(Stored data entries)

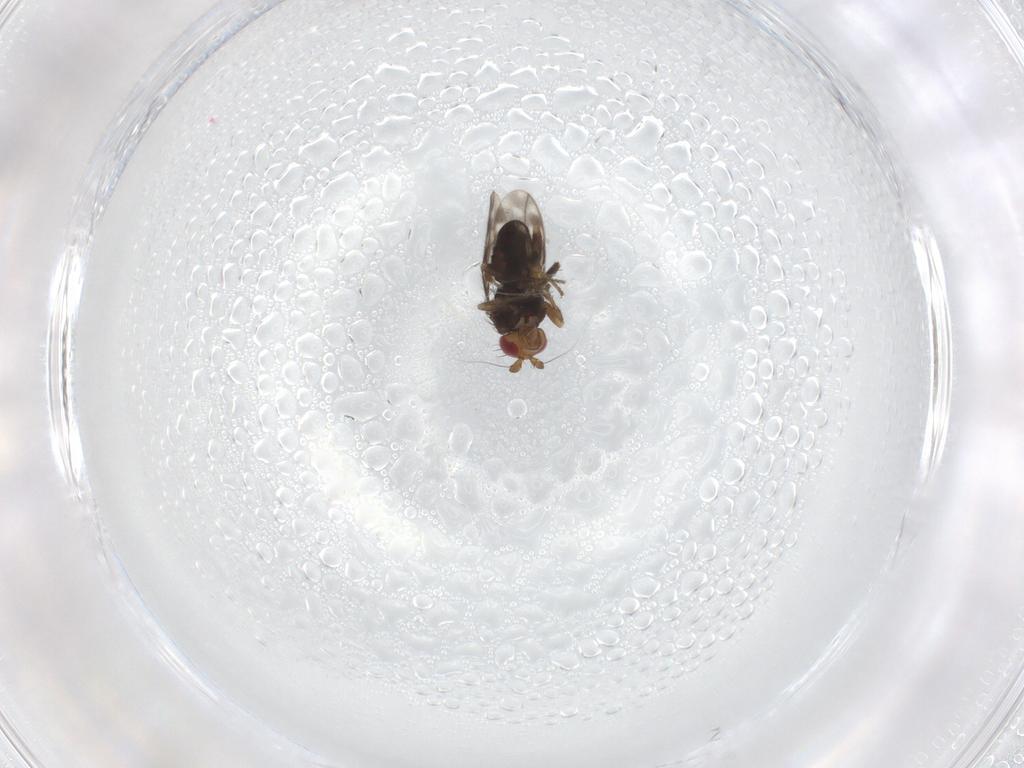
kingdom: Animalia
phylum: Arthropoda
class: Insecta
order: Diptera
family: Sphaeroceridae
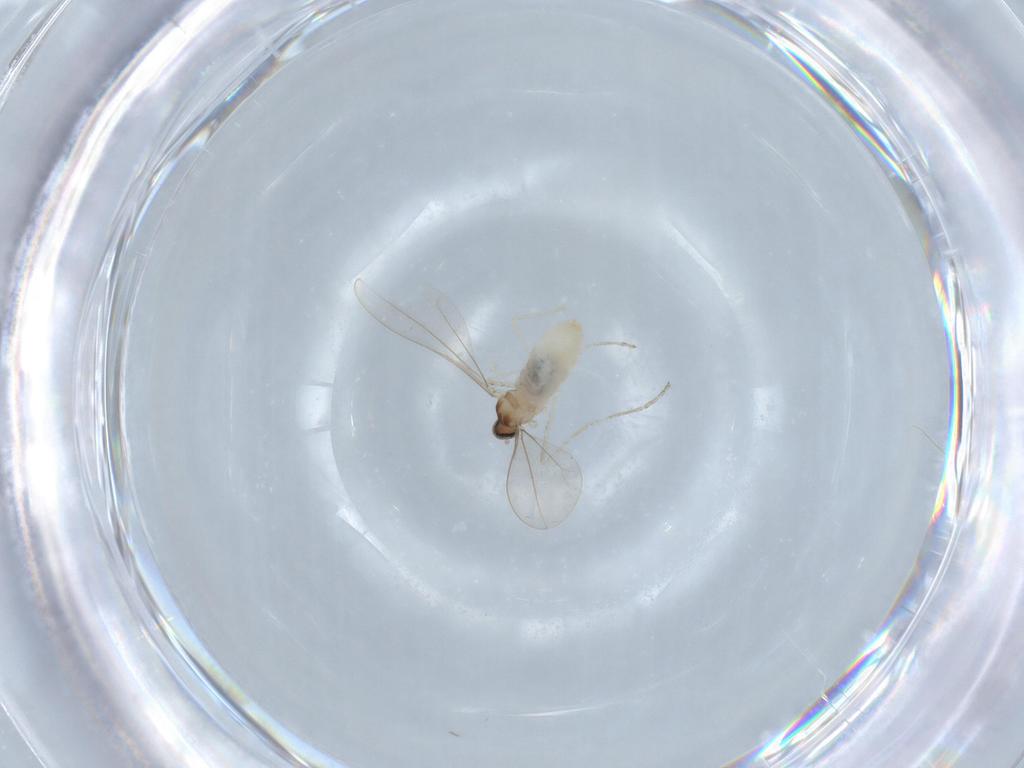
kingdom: Animalia
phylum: Arthropoda
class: Insecta
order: Diptera
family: Cecidomyiidae
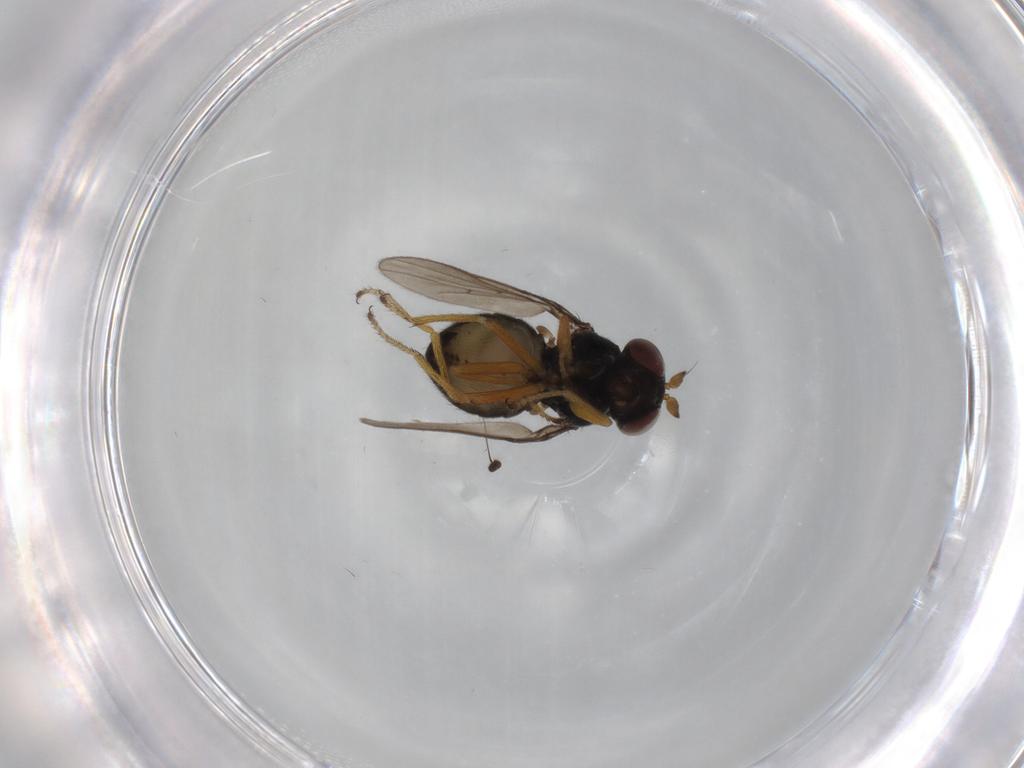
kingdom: Animalia
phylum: Arthropoda
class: Insecta
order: Diptera
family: Ephydridae
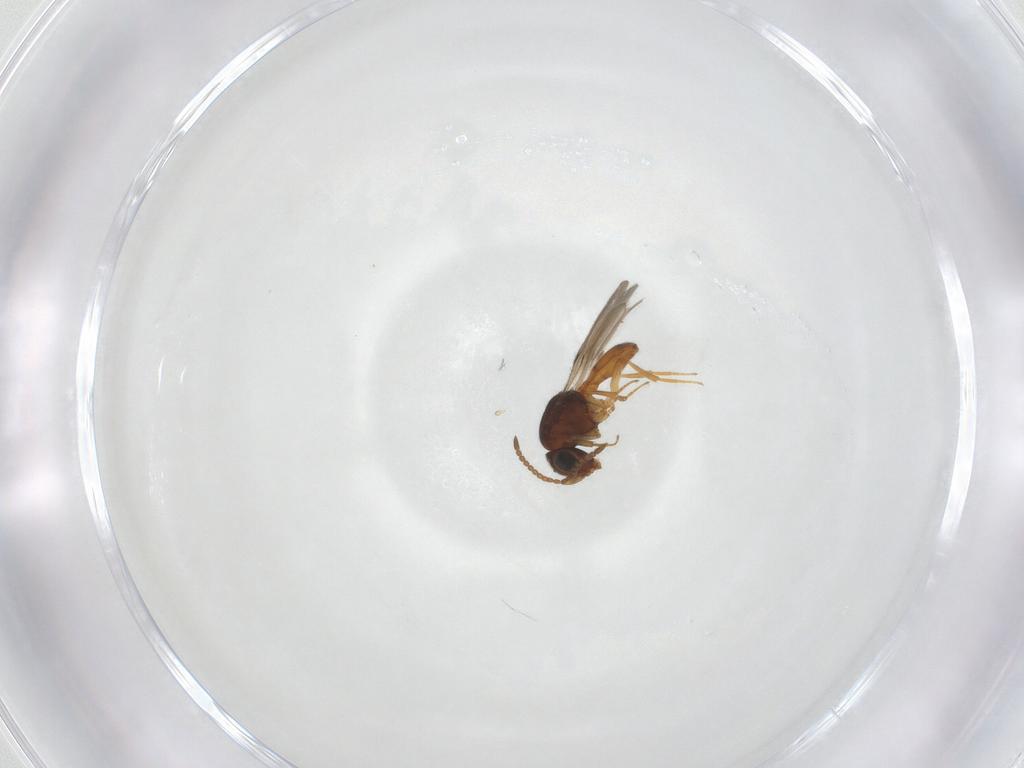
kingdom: Animalia
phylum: Arthropoda
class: Insecta
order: Hymenoptera
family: Scelionidae
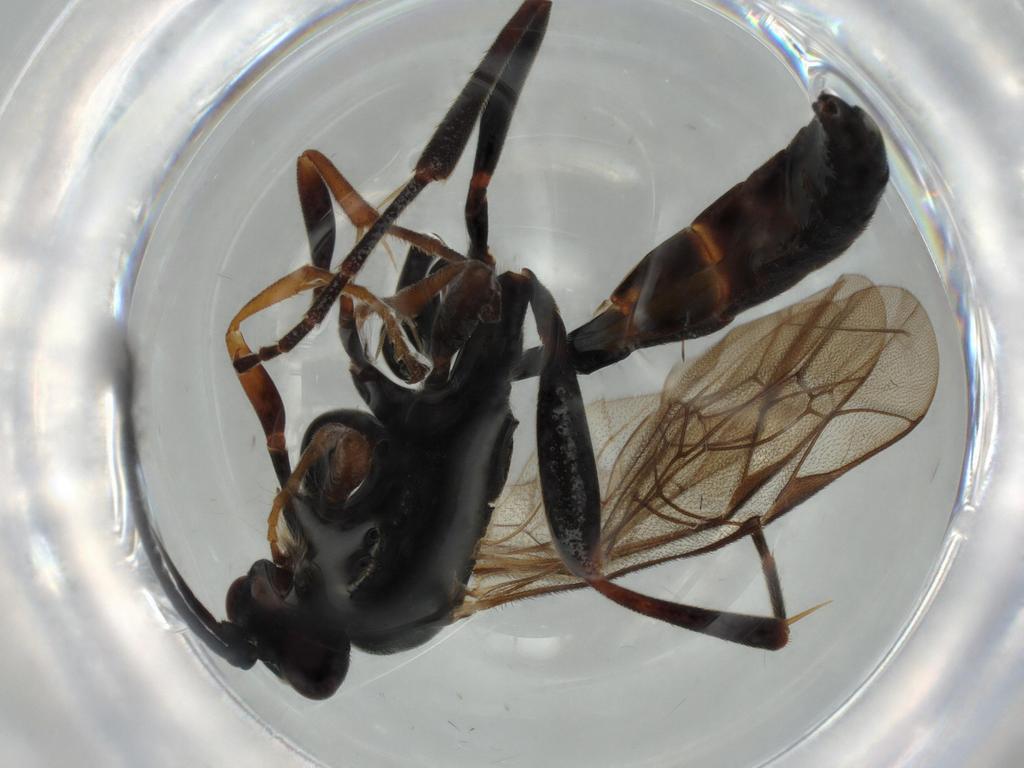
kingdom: Animalia
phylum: Arthropoda
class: Insecta
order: Hymenoptera
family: Ichneumonidae
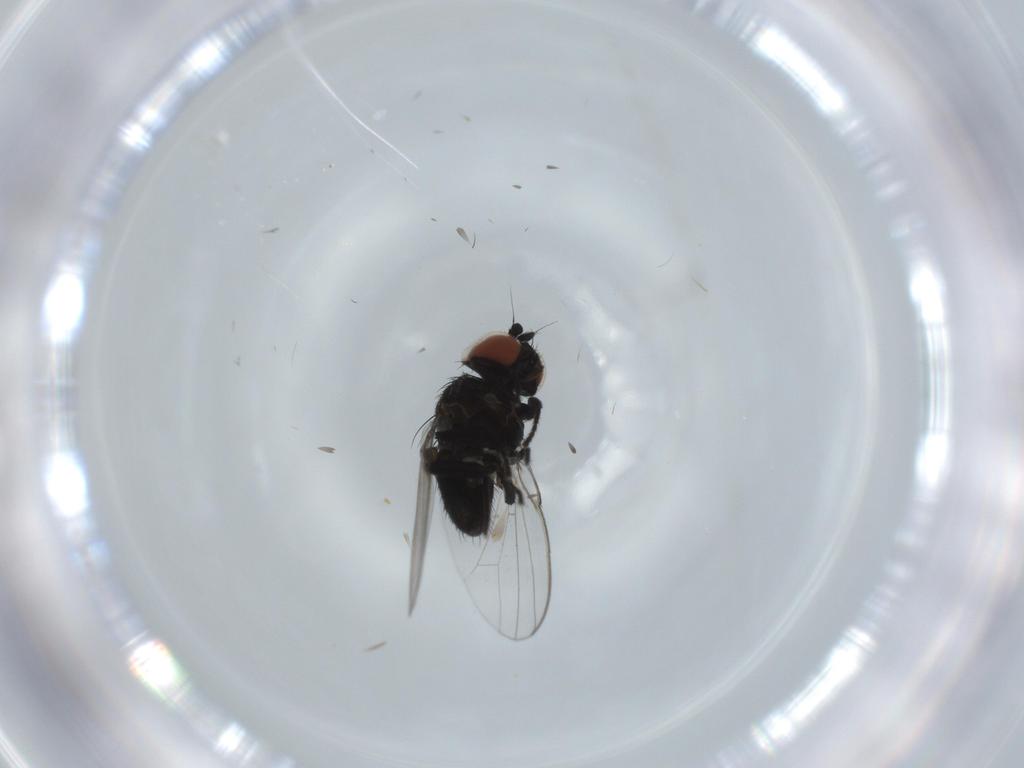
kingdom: Animalia
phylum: Arthropoda
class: Insecta
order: Diptera
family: Milichiidae
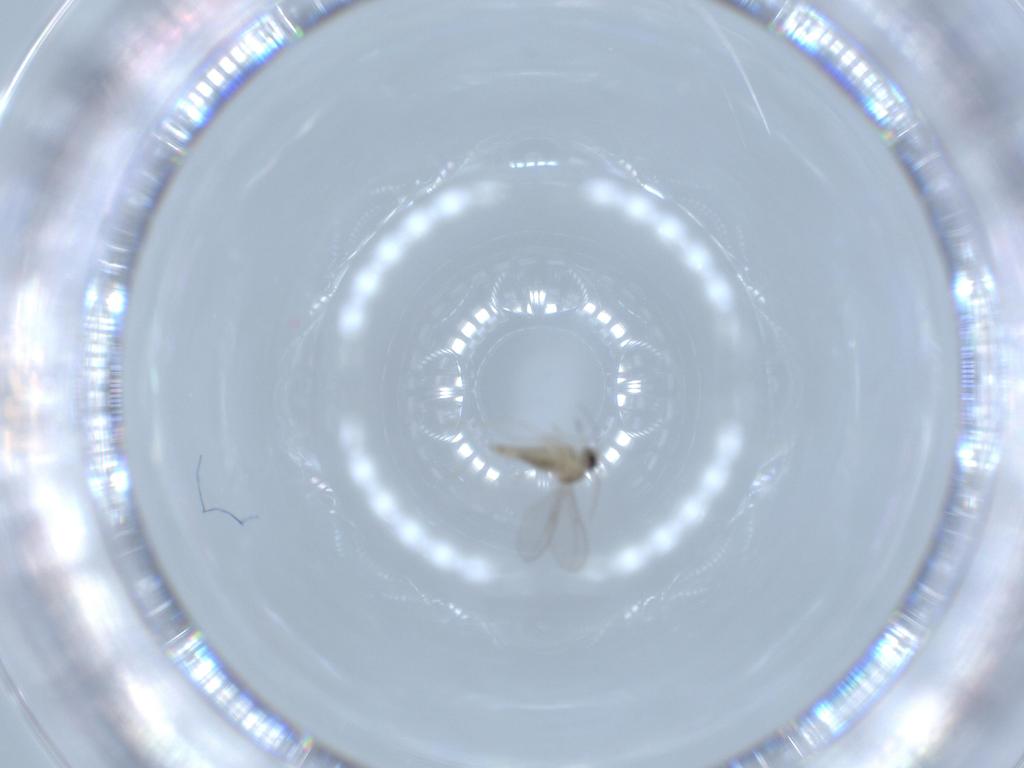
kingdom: Animalia
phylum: Arthropoda
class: Insecta
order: Diptera
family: Cecidomyiidae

== Problem requirements ==
Render every line of the material above as a JSON list of strings, one string per line, skipping any blank lines. Leave the pictures out.

== Task answer ==
[
  "kingdom: Animalia",
  "phylum: Arthropoda",
  "class: Insecta",
  "order: Diptera",
  "family: Sphaeroceridae",
  "kingdom: Animalia",
  "phylum: Arthropoda",
  "class: Insecta",
  "order: Diptera",
  "family: Cecidomyiidae",
  "kingdom: Animalia",
  "phylum: Arthropoda",
  "class: Insecta",
  "order: Diptera",
  "family: Ephydridae",
  "kingdom: Animalia",
  "phylum: Arthropoda",
  "class: Insecta",
  "order: Hymenoptera",
  "family: Scelionidae",
  "kingdom: Animalia",
  "phylum: Arthropoda",
  "class: Insecta",
  "order: Hymenoptera",
  "family: Ichneumonidae",
  "kingdom: Animalia",
  "phylum: Arthropoda",
  "class: Insecta",
  "order: Diptera",
  "family: Milichiidae",
  "kingdom: Animalia",
  "phylum: Arthropoda",
  "class: Insecta",
  "order: Diptera",
  "family: Cecidomyiidae"
]